## DOKUMENTTEXT
* * * * * * *
Der Senat entnimmt bereits dem Inhalt der Revisionseinlegung vom 12. Januar 2023, dass die Staatsanwaltschaft Potsdam eindeutig und zweifelsfrei das Rechtsmittel lediglich zugunsten des Angeklagten eingelegt hat. Die Staatsanwaltschaft hat nicht die allgemeine Sachrüge erhoben, die dann die Überprüfung des amtsgerichtlichen Urteils ohne Beschränkungen und somit gegebenenfalls auch zu Lasten des Angeklagten ermöglicht hätte. Bereits die Revisionseinlegung beinhaltet die Beschränkung auf den Rechtsfolgenausspruch und darin in der knappen Begründung die noch genauer bezeichnete Beschränkung auf die Überprüfung der Verhängung des ihrer Ansicht nach zu hohen Fahrverbotes nach § 44 StGB. Demzufolge kommt darin der Wille der Staatsanwaltschaft zum Ausdruck, die Überprüfung des materiellen Rechts lediglich auf die aus ihrer Sicht fehlerhafte Anwendung des § 44 StGB einzuschränken.
* * * * * * *
## KURZAUFGABE 1
Kopiere aus dem Dokumenttext die Passage von "Der Senat entnimmt" bis "44 StGB einzuschränken." wortgetreu.
## KURZAUFGABE 2
Stelle die Auflistung von der Zeile mit "genus: Pseudemys" bis zur Zeile mit "family: Droseraceae", beide eingeschlossen, als zweispaltige CSV mit den Spalten feld und wert dar. Lege für jede Zeile der Auflistung eine Zeile an, setze jedes Feld in Anführungszeichen und ersetze Zeilenumbrüche durch Leerzeichen.

## BEREITGESTELLTES MATERIAL
* * * * * * *
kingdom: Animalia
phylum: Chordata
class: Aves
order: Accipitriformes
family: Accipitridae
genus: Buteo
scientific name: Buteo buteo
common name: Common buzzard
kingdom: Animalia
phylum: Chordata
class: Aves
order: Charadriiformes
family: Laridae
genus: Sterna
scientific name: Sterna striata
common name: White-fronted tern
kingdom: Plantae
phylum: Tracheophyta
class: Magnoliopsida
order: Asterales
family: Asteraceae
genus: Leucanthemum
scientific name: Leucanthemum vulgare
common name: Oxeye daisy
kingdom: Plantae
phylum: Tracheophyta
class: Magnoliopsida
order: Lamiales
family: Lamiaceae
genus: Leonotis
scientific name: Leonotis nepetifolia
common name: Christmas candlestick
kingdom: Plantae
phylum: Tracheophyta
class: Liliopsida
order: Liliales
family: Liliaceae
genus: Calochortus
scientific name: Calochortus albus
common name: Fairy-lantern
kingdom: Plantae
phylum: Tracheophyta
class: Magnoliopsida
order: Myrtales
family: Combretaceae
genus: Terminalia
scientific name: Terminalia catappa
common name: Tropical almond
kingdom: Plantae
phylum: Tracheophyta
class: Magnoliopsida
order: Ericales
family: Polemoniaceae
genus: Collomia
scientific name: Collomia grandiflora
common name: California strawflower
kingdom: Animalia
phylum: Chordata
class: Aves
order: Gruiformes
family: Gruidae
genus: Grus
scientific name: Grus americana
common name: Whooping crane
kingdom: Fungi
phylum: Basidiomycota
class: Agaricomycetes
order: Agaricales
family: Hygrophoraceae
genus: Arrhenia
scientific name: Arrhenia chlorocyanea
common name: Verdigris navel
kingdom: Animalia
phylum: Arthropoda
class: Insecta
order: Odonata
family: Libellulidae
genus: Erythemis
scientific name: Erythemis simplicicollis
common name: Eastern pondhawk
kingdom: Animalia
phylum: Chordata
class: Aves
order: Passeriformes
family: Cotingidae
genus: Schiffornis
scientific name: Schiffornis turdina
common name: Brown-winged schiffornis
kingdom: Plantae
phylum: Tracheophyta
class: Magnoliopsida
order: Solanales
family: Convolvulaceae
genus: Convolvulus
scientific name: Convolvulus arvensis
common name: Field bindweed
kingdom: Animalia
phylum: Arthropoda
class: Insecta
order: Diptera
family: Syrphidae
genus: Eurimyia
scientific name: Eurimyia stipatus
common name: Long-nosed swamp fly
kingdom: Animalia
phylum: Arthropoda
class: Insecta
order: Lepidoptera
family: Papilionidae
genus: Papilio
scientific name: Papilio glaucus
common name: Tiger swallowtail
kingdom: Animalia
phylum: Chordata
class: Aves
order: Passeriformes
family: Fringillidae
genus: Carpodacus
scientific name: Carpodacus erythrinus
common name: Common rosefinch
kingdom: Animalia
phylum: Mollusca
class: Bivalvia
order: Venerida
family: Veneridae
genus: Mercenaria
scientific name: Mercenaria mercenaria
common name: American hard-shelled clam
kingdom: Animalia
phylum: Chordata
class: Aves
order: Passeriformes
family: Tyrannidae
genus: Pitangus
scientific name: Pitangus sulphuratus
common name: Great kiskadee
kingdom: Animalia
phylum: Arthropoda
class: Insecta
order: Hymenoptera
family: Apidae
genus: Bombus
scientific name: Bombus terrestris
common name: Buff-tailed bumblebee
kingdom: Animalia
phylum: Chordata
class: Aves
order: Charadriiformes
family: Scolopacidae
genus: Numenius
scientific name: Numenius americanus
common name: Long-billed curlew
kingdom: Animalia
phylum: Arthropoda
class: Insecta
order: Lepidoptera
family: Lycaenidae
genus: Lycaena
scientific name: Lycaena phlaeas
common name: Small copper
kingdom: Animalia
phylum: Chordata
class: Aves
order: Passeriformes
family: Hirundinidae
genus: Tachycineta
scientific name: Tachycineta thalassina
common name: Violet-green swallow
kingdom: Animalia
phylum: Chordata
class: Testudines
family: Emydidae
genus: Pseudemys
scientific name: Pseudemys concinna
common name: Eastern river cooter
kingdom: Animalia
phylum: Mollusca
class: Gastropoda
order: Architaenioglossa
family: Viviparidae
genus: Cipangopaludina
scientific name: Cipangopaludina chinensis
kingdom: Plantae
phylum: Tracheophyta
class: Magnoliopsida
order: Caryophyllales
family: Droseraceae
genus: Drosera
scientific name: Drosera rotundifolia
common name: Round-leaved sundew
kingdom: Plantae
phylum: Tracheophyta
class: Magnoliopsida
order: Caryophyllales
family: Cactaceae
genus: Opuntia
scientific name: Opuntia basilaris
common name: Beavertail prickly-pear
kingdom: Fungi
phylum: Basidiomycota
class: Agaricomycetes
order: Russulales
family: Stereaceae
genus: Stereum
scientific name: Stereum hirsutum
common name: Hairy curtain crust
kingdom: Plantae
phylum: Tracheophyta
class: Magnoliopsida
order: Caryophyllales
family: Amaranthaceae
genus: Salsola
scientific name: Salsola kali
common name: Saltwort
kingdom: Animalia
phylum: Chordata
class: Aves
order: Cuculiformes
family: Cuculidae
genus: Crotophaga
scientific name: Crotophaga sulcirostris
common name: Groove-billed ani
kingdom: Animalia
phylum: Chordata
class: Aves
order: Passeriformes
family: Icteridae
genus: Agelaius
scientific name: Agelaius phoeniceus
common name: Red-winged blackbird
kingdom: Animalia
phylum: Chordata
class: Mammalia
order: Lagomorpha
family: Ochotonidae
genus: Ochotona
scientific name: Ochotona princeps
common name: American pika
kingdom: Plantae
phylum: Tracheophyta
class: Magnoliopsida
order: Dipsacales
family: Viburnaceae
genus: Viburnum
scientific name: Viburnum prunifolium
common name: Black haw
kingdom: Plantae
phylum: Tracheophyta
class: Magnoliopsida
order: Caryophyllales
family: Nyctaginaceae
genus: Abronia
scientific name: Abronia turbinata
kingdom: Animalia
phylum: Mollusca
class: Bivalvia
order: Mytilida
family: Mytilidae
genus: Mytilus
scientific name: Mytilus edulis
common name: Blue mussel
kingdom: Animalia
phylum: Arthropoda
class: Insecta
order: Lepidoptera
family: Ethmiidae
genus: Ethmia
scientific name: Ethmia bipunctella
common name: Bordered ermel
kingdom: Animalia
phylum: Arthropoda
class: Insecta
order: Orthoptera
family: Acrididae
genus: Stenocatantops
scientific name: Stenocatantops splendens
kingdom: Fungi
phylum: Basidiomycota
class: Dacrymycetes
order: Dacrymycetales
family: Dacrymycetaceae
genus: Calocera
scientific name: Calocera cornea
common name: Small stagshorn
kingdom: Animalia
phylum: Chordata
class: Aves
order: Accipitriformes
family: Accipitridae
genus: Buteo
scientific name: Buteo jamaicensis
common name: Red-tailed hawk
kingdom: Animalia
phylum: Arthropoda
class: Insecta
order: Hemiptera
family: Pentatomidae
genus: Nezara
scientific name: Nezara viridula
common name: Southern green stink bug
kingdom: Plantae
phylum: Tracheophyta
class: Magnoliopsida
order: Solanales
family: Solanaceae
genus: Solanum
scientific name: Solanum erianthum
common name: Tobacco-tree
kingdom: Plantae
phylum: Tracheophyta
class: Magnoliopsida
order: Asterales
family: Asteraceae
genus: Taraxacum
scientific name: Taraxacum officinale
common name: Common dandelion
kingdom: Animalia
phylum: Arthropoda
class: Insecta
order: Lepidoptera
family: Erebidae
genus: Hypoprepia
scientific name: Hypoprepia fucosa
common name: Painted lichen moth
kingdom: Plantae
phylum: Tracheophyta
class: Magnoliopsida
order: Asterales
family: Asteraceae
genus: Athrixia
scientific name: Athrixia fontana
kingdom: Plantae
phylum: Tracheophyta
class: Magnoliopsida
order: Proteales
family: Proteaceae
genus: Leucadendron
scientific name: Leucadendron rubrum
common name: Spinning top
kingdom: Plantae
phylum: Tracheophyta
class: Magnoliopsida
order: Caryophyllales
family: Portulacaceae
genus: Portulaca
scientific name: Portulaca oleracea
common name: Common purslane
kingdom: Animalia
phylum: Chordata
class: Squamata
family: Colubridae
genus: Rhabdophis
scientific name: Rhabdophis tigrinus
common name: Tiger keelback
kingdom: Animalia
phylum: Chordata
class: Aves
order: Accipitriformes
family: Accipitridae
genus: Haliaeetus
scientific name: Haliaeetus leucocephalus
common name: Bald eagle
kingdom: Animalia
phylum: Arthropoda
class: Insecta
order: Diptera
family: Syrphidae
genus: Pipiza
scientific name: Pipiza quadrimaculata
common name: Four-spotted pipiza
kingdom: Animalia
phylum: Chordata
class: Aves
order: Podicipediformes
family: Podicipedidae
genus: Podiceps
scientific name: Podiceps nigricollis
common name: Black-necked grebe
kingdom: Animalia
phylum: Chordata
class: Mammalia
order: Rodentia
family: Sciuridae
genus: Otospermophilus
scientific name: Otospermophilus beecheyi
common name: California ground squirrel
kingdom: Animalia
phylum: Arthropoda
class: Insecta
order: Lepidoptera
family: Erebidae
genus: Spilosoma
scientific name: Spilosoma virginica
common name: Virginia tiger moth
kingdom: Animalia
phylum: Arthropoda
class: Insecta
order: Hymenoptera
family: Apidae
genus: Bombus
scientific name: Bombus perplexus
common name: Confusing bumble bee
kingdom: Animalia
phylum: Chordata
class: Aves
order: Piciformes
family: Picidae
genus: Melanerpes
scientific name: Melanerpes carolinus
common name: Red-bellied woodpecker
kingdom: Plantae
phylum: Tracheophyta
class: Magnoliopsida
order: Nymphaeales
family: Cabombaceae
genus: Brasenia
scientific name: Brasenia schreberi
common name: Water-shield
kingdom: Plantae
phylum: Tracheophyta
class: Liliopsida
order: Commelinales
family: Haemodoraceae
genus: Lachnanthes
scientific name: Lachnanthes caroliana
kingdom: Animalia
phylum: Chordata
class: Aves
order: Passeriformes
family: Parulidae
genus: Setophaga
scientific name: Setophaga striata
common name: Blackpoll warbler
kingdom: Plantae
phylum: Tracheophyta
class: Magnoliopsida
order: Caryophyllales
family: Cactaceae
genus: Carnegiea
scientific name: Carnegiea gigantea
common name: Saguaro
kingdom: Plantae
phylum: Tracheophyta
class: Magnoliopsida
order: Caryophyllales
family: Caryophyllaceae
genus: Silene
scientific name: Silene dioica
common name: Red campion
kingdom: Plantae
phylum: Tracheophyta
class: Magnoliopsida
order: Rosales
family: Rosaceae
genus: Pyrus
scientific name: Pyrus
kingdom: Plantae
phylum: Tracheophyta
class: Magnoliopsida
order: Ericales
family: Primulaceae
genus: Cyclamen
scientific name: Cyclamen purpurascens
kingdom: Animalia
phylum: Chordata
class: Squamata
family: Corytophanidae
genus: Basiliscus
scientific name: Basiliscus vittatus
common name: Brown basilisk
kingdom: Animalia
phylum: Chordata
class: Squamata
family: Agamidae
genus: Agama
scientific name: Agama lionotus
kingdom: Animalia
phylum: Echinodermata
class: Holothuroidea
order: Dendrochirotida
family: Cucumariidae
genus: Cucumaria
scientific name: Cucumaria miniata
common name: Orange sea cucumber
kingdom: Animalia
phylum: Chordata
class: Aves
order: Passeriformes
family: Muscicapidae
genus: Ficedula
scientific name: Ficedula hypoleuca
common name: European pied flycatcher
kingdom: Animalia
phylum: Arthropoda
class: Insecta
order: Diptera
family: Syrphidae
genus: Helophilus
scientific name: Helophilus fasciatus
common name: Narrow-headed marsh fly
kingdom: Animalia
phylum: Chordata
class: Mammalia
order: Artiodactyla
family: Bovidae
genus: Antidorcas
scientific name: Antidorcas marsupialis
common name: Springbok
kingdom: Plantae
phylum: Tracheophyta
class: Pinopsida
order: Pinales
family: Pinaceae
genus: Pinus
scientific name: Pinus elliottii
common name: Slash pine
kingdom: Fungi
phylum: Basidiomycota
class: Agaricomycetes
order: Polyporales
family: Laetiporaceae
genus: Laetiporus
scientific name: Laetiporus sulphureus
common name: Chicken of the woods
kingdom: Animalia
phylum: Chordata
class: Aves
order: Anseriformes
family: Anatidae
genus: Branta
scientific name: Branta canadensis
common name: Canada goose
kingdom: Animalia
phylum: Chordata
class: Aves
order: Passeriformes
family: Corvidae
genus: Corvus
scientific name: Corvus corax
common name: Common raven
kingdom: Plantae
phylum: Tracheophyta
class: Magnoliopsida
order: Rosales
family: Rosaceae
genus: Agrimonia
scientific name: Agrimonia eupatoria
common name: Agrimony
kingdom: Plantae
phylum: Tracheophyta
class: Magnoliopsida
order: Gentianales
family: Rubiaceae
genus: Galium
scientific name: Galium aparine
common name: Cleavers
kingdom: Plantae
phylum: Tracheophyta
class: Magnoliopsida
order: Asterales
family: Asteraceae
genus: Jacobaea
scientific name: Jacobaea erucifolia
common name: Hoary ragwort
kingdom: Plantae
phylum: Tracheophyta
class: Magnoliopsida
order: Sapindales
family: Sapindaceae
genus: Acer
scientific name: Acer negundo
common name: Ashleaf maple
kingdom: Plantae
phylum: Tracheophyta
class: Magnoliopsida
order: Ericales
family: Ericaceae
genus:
* * * * * * *
## ANTWORT 1
Der Senat entnimmt bereits dem Inhalt der Revisionseinlegung vom 12. Januar 2023, dass die Staatsanwaltschaft Potsdam eindeutig und zweifelsfrei das Rechtsmittel lediglich zugunsten des Angeklagten eingelegt hat. Die Staatsanwaltschaft hat nicht die allgemeine Sachrüge erhoben, die dann die Überprüfung des amtsgerichtlichen Urteils ohne Beschränkungen und somit gegebenenfalls auch zu Lasten des Angeklagten ermöglicht hätte. Bereits die Revisionseinlegung beinhaltet die Beschränkung auf den Rechtsfolgenausspruch und darin in der knappen Begründung die noch genauer bezeichnete Beschränkung auf die Überprüfung der Verhängung des ihrer Ansicht nach zu hohen Fahrverbotes nach § 44 StGB. Demzufolge kommt darin der Wille der Staatsanwaltschaft zum Ausdruck, die Überprüfung des materiellen Rechts lediglich auf die aus ihrer Sicht fehlerhafte Anwendung des § 44 StGB einzuschränken.

## ANTWORT 2
feld,wert
"genus:","Pseudemys"
"scientific name:","Pseudemys concinna"
"common name:","Eastern river cooter"
"kingdom:","Animalia"
"phylum:","Mollusca"
"class:","Gastropoda"
"order:","Architaenioglossa"
"family:","Viviparidae"
"genus:","Cipangopaludina"
"scientific name:","Cipangopaludina chinensis"
"kingdom:","Plantae"
"phylum:","Tracheophyta"
"class:","Magnoliopsida"
"order:","Caryophyllales"
"family:","Droseraceae"